§ Page text
.....

Overall, I do greatly appreciate the effort and their sharing the results.
The problem with possible optimizations and tunning is that it requires constant effort. Projects often have serious deadlines and you simply can't constantly think about memory or allocation footprint and still do a good job in the amount of time you have, unless you're well above average.
Most of the optimizations that got them big wins in C++ (using hash maps instead of tree-based maps, dynamic arrays instead of linked lists, .empty() rather than .size() > 0 on a linked list) are "library knowledge" issues more than memory / allocation ones.
In fact, looking at the list of optimizations on page 9, the only one that involved a low-level understanding of the machine and resulted in a significant improvement was (unless I missed something) the use of InlinedVector (and this is only barely such a case - lots of C++ codebases have a similar class).
Exactly. Using hash maps and vectors are really elementary choices. Can you consider understanding enough in "systems programming" (see other comments for definition) without knowing that hash_map is implemented using hash tables and map using a tree? And that therefore adding elements to the map would incur rebalancing costs which hash_map wouldn't, as soon as you can estimate the number of elements to be processed. I consider it more a "meta" than a "language" decision.
Rather than library knowledge, I submit it's basic algorithmic and data structure knowledge. Perhaps one could argue it's knowing how that algorithmic and data structure knowledge maps to actual libraries.
By the way, std::list::size() is defined to be O(1) (see http://www.kuzbass.ru:8086/docs/isocpp/lib-containers.html#l...). While it's possible, of course, to define a linked-list where the size operation is O(n), that's not an implementation of std::list. Hence, there was no difference when std::list::empty() was used - although I agree it's better to use it, since it's more meaningful.
In a confusing bit of ISO trivia, std::list implementations can do either - the standards draw a distinction between "should" and "shall". If an implementation "shall" do something, it's a requirement, and if it "should" do something, it's the preferred choice among several. The size() function only "should" be constant time. In fact, in GCC (which I assume is the Google compiler of choice), std::list::size() is O(n) (http://gcc.gnu.org/onlinedocs/libstdc++/latest-doxygen/a0142...).

.....

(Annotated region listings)

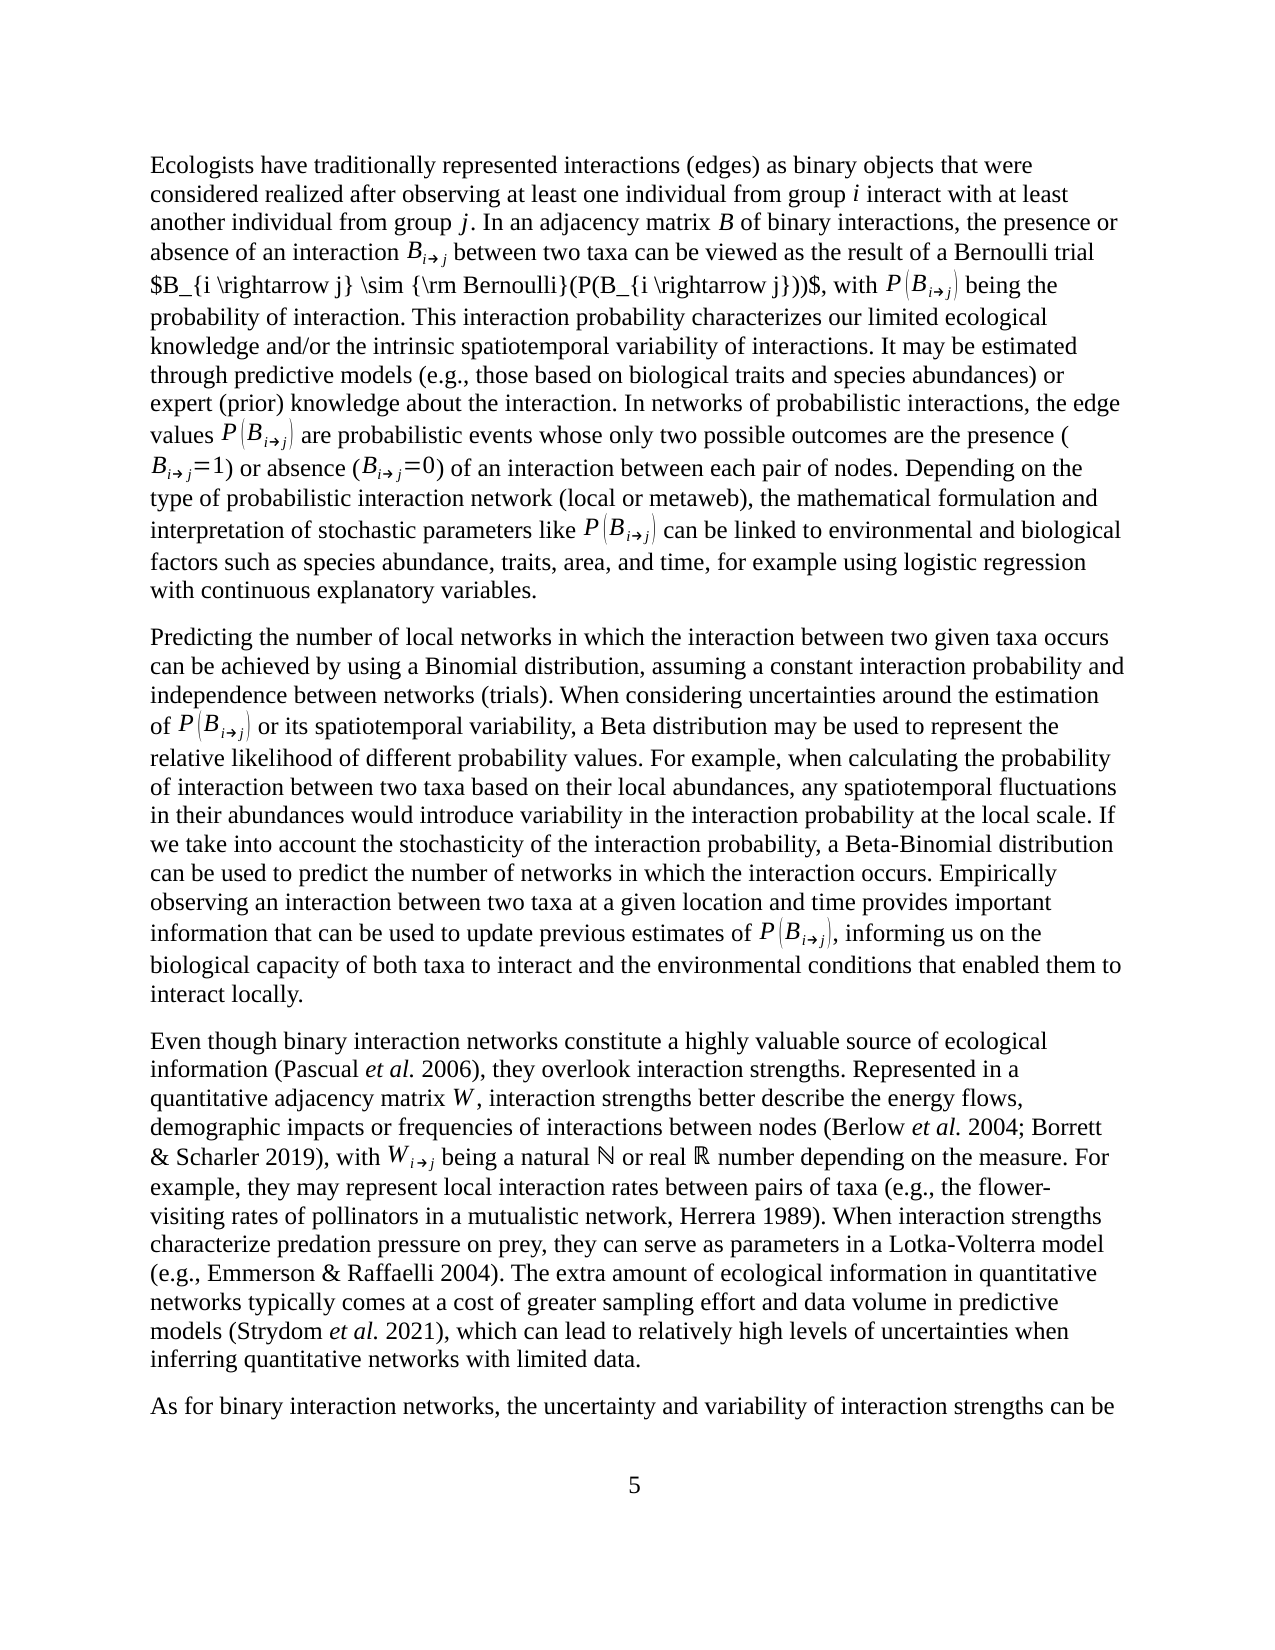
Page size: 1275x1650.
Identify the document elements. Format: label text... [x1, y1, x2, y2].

text Ecologists have traditionally represented interactions (edges) as binary objects that were considered realized after observing at least one individual from group interact with at least another individual from group . In an adjacency matrix of binary interactions, the presence or absence of an interaction between two taxa can be viewed as the result of a Bernoulli trial $B_{i \rightarrow j} \sim {\rm Bernoulli}(P(B_{i \rightarrow j}))$, with being the probability of interaction. This interaction probability characterizes our limited ecological knowledge and/or the intrinsic spatiotemporal variability of interactions. It may be estimated through predictive models (e.g., those based on biological traits and species abundances) or expert (prior) knowledge about the interaction. In networks of probabilistic interactions, the edge values are probabilistic events whose only two possible outcomes are the presence () or absence () of an interaction between each pair of nodes. Depending on the type of probabilistic interaction network (local or metaweb), the mathematical formulation and interpretation of stochastic parameters like can be linked to environmental and biological factors such as species abundance, traits, area, and time, for example using logistic regression with continuous explanatory variables. [150, 150, 1125, 604]
text As for binary interaction networks, the uncertainty and variability of interaction strengths can be [150, 1391, 1125, 1420]
text Predicting the number of local networks in which the interaction between two given taxa occurs can be achieved by using a Binomial distribution, assuming a constant interaction probability and independence between networks (trials). When considering uncertainties around the estimation of or its spatiotemporal variability, a Beta distribution may be used to represent the relative likelihood of different probability values. For example, when calculating the probability of interaction between two taxa based on their local abundances, any spatiotemporal fluctuations in their abundances would introduce variability in the interaction probability at the local scale. If we take into account the stochasticity of the interaction probability, a Beta-Binomial distribution can be used to predict the number of networks in which the interaction occurs. Empirically observing an interaction between two taxa at a given location and time provides important information that can be used to update previous estimates of , informing us on the biological capacity of both taxa to interact and the environmental conditions that enabled them to interact locally. [150, 622, 1125, 1008]
text Even though binary interaction networks constitute a highly valuable source of ecological information (Pascual et al. 2006), they overlook interaction strengths. Represented in a quantitative adjacency matrix , interaction strengths better describe the energy flows, demographic impacts or frequencies of interactions between nodes (Berlow et al. 2004; Borrett & Scharler 2019), with being a natural or real number depending on the measure. For example, they may represent local interaction rates between pairs of taxa (e.g., the flower-visiting rates of pollinators in a mutualistic network, Herrera 1989). When interaction strengths characterize predation pressure on prey, they can serve as parameters in a Lotka-Volterra model (e.g., Emmerson & Raffaelli 2004). The extra amount of ecological information in quantitative networks typically comes at a cost of greater sampling effort and data volume in predictive models (Strydom et al. 2021), which can lead to relatively high levels of uncertainties when inferring quantitative networks with limited data. [150, 1026, 1125, 1373]
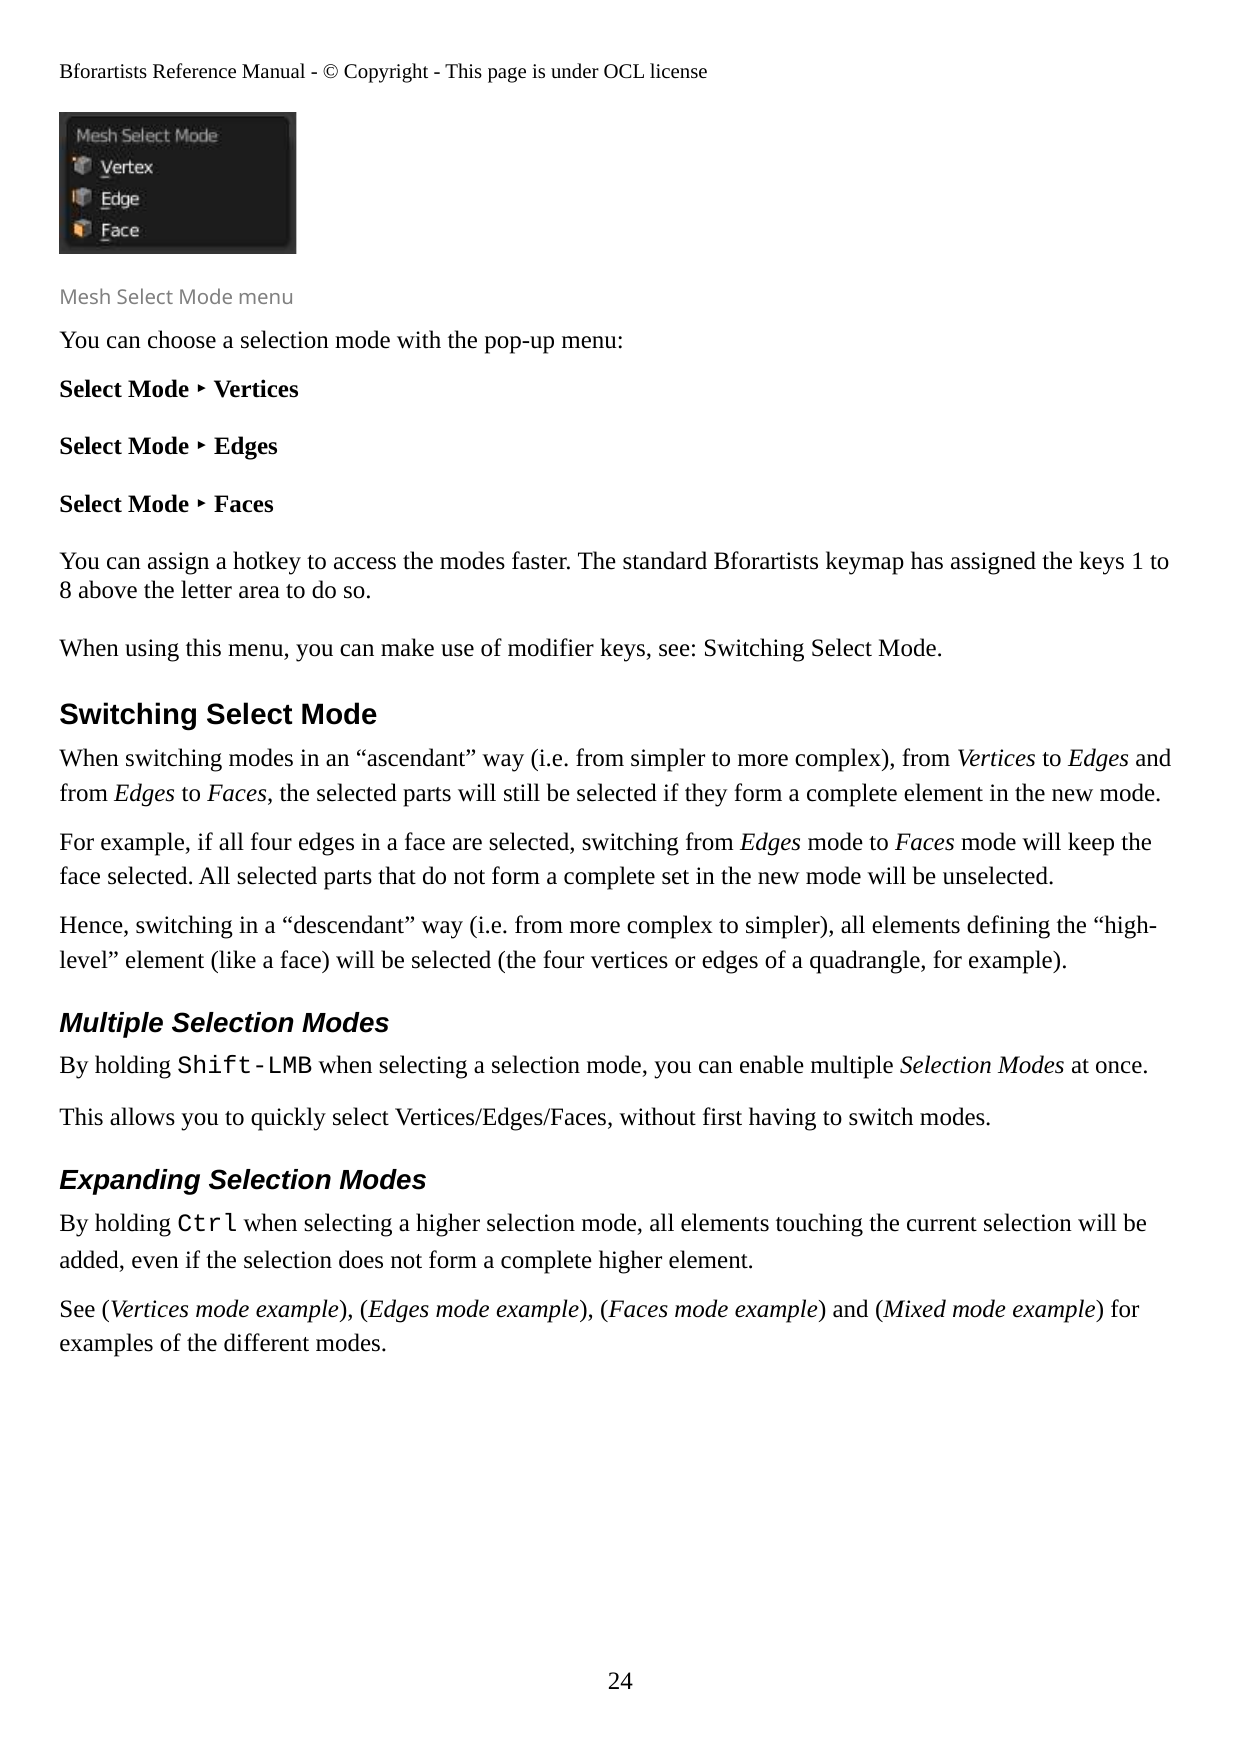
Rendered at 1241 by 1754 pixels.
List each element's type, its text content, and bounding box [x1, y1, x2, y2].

.....

§ Exercise task A
Answer these questions from the C++ optimization thread, each on its own line:
(i) Which optimization on page 9 is named as the only one that involved a low-level understanding of the machine?
(ii) Which two words do the standards distinguish between?
(iii) What complexity does std::list::size() have in GCC?
§ Exercise task B
Do these statements agree with the C++ optimization thread? Answer yes or no for each, and quote the words that decide it.
(i) In GCC, std::list::size() runs in O(n) time.
(ii) When an implementation "should" do something, that is a requirement.
(iii) Few C++ codebases have a class similar to InlinedVector.
§ Exercise task C
Carry on the C++ optimization thread from its last sentence.

§ Exercise output A
(i) The use of InlinedVector.
(ii) "Should" and "shall."
(iii) O(n).

§ Exercise output B
(i) Yes: "in GCC (which I assume is the Google compiler of choice), std::list::size() is O(n)"
(ii) No: "if it "should" do something, it's the preferred choice among several"
(iii) No: "lots of C++ codebases have a similar class"

§ Exercise output C
summary: author implemented a sophisticated compiler algorithm (loop header recognition) in a straightforward canonical way in C++, Java, Scala, and Go, measured performance/memory usage, and then (the most interesting part of the paper) he had colleagues who were experts in each respective language write highly-tuned optimized versions and reported on what it took to optimize in each language.
So C++ wins the performance test by large margin, Scala follows (3.6x), then Java 64bit (5.8x), Go (7x) and finally Java 32bit (12.6x).
Scala without any optimization is still better than Java with all the ninja-skills black magic applied. Scala optimized is pretty good - "just" 2.5x slower than C++
Actually it's odd. They say that in the Java tuning, they made some simple optimization that got it on par to the original C++ one but then they refused to do anything further; noting instead the same C++ optimization would have applied in Java as well.
Does that mean the java version would have been just as fast? It seems in general though that Java is just as fast as C++ unless you are an ultimate C++ expert.
Regarding the java version, "Note that Jeremy deliberately refused to optimize the code further, many of the C++ optimizations would apply to the Java version as well"
From a performance perspective, the VM is what dominates and Java operates closer to the VM assumptions about what it's going to run.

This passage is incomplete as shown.